Золото | страница 19



Гельбталь растерянно схватил и спрятал в ящик стола полученные от Карновского кредитки, которые он забыл даже прикрыть.

— Гм!.. Да!.. — подозрительно промычал Волынцев, наблюдая внезапно покрасневшее лицо издателя. — Крупными суммами швыряетесь, крупными… А это у вас что такое?

Волынцев потянул к себе пачку розовых акций.

— А-ах… Вот что! По-ни-маю!..

Он, расширив глаза, уставился в лицо издателя, напрасно стараясь поймать его бегающий взгляд, потом, разом побледнев от возмущения, порывисто встал и, стукая шляпой по столу, отчеканил:

— Слушайте… вы!.. Или вы сейчас скажете мне, откуда у вас эти деньги, и… и вернёте их при мне вместе с этим владельцу, или… моей ноги у вас не будет. Решайте сейчас!

Гельбталь, в свою очередь, побагровел от ненависти.

— Нет! Уж зачем же-с? — выдавил он, блестя полными бешенства глазками. — Это… зачем же-с? Мои деньги при мне и останутся. И… в своих деньгах я своему, извините, служащему отчёта не обязан давать-с!..

— Ах… так?..

Волынцев быстро направился к двери и на пороге невольно остановился. Все его мечты, мечты создать из этого злосчастного «листка» газету, осветить этот медвежий угол, мечты, которые он вынашивал вместе с Надеждой Николаевной, рушились разом по мановению этого тупого животного.

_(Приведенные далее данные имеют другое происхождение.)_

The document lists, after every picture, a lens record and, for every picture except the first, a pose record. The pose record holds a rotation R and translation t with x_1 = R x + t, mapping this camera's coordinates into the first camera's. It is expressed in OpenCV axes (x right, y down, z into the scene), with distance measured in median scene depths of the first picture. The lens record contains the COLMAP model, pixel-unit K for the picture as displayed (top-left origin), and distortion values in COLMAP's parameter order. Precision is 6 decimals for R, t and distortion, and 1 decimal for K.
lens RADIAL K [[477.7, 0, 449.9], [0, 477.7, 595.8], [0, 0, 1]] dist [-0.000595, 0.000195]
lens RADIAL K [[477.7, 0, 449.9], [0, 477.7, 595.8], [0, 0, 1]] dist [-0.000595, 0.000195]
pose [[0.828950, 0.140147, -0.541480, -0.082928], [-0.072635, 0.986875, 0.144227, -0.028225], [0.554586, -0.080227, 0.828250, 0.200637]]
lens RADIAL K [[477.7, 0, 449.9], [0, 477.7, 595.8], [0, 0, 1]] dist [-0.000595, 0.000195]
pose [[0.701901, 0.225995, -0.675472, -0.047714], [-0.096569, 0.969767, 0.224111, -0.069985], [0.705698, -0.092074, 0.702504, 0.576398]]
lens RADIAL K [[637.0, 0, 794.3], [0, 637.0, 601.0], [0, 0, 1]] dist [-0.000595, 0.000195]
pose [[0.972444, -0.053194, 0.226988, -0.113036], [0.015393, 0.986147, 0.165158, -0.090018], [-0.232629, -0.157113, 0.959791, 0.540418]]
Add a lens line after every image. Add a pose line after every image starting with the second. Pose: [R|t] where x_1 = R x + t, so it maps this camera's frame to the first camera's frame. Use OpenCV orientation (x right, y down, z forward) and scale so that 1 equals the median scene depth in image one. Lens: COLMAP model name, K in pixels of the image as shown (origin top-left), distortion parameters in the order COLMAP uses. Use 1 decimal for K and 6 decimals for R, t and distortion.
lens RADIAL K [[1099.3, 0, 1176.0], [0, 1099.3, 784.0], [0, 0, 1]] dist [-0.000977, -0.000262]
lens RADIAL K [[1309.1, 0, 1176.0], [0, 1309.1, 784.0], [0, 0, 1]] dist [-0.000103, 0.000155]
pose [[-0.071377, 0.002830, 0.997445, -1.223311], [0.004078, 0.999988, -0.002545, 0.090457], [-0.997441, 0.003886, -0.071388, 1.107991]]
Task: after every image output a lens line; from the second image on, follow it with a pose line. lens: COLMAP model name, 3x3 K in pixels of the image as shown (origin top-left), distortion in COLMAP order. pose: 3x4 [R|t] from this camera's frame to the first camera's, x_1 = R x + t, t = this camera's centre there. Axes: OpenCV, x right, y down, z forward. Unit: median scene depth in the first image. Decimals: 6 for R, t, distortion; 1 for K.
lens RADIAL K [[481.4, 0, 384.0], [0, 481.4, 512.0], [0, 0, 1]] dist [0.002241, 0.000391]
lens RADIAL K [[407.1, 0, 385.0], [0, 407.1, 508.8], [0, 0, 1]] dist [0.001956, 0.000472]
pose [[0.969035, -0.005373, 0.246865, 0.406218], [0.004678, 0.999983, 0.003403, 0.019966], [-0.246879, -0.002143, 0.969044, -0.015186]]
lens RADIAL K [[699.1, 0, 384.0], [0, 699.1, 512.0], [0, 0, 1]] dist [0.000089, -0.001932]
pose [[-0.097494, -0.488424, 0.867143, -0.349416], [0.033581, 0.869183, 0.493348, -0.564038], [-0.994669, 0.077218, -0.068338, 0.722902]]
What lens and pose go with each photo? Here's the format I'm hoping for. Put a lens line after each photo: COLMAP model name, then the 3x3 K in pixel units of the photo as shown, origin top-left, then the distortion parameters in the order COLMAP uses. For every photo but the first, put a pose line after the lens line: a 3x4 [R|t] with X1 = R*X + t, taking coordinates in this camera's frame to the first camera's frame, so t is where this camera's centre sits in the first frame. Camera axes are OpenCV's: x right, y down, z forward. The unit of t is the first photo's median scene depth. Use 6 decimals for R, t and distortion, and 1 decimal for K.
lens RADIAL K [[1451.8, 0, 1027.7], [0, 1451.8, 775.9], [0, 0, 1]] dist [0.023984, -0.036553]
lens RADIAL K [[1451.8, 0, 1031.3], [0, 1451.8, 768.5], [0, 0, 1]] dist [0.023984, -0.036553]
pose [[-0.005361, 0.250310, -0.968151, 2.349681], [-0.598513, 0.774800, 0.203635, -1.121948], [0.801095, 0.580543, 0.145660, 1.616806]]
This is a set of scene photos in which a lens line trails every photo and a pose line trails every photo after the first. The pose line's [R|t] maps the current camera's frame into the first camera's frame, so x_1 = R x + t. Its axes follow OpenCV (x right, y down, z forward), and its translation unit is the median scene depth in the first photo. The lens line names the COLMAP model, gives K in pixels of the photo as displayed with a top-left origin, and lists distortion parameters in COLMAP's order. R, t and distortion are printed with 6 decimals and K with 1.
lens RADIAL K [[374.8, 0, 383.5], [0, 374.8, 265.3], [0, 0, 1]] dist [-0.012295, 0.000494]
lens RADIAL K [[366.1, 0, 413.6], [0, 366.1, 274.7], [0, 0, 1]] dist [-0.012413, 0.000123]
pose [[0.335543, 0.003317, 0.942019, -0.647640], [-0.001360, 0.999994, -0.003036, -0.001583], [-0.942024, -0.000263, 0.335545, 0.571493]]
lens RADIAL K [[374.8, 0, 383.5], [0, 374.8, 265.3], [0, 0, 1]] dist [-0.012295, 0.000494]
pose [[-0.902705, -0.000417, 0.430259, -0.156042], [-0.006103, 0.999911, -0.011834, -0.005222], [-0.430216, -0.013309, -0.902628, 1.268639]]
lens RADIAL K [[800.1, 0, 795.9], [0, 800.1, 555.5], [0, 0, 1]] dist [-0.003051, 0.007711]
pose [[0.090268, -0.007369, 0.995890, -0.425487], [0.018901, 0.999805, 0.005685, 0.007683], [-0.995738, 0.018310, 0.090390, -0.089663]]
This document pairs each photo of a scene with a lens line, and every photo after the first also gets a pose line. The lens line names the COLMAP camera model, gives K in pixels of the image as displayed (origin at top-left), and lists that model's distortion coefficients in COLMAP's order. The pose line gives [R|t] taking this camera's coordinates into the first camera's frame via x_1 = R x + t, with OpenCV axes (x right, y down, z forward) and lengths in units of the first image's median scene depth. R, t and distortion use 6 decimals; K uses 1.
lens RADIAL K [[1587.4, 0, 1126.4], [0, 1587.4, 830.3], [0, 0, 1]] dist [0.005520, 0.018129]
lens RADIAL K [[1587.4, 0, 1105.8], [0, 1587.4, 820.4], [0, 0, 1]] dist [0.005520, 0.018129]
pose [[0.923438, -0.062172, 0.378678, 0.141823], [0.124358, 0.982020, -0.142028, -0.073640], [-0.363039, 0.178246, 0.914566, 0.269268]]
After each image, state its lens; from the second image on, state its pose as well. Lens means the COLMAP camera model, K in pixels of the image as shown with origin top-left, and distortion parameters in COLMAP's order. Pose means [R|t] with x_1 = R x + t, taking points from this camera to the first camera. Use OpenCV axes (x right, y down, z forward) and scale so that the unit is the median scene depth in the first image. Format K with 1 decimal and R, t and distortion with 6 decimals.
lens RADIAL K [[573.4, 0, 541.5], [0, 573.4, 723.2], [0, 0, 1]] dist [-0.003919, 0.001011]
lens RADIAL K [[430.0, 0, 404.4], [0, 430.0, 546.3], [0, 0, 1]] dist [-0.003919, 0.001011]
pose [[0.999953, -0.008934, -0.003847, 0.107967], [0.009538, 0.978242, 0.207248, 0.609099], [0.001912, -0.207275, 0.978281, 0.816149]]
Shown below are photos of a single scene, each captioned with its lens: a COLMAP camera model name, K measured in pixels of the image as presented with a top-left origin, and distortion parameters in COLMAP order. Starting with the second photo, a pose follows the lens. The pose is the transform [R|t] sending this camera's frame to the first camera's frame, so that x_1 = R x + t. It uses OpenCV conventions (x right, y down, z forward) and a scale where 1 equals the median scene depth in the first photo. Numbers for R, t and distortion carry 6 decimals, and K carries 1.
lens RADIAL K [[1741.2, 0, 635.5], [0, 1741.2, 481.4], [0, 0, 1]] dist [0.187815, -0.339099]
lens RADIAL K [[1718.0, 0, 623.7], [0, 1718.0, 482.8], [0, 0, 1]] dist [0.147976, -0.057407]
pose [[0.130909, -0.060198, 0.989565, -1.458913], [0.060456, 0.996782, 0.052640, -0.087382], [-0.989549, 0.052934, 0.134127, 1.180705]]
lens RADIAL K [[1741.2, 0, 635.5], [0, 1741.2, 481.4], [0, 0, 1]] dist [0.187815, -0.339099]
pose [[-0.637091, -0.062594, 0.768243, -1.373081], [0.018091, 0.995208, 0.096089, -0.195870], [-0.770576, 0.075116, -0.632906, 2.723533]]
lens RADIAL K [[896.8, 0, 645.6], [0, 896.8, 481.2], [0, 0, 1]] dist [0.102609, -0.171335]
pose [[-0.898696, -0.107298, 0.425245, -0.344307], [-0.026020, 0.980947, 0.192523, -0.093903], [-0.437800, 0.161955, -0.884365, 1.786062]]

Он обернулся и, неимоверным усилием воли сдержав гнев, сказал Гельбталю:

— Иван Кузьмич! Отдайте себе отчёт, что вы делаете?.. На какой вы путь встали? С кем рвёте связи?.. Подумайте, что скажет, как посмотрит Надежда Николаевна?

Гельбталь гаденько рассмеялся:

— Надежда Николаевна? Хе-хе-хе-с!.. Разве им при их нежной натуре денежными делами можно заниматься?.. К тому же-с… Ах, простите великодушно… Я и забыл вас поздравить. Только что случайно узнал. Честь имею… Дай Бог совет да любовь!

Волынцев молча глядел на багровое, плотное, скверно ухмылявшееся лицо.

— Пра-а-а-хвост! — от всего сердца невольно вырвалось у него. Он брезгливо плюнул и хлопнул дверью.

Гельбталь на минуту остолбенел от оскорбления. Потом выскочил в контору, повалив по дороге кресло, и, чувствуя себя, как в былое время, типографским мальчишкой, обруганным старшим, задыхаясь, грозя кулаком в сторону лестницы, по которой стучали калоши Волынцева, к великому восторгу бухгалтера, прохрипел плачущим от бешенства голосом:

— Обормот!.. Химик несчастный!..

IV

Карновский, утонув в большом кожаном кресле, задумчиво покручивал ус, пристально глядя в камин, где скалили свои кровавые мордочки тлеющие угли. Звягинцев, в дорожной куртке и мягких оленьих сапогах, мерил большими шагами кабинет, старательно избегая встречаться взглядом с хозяином.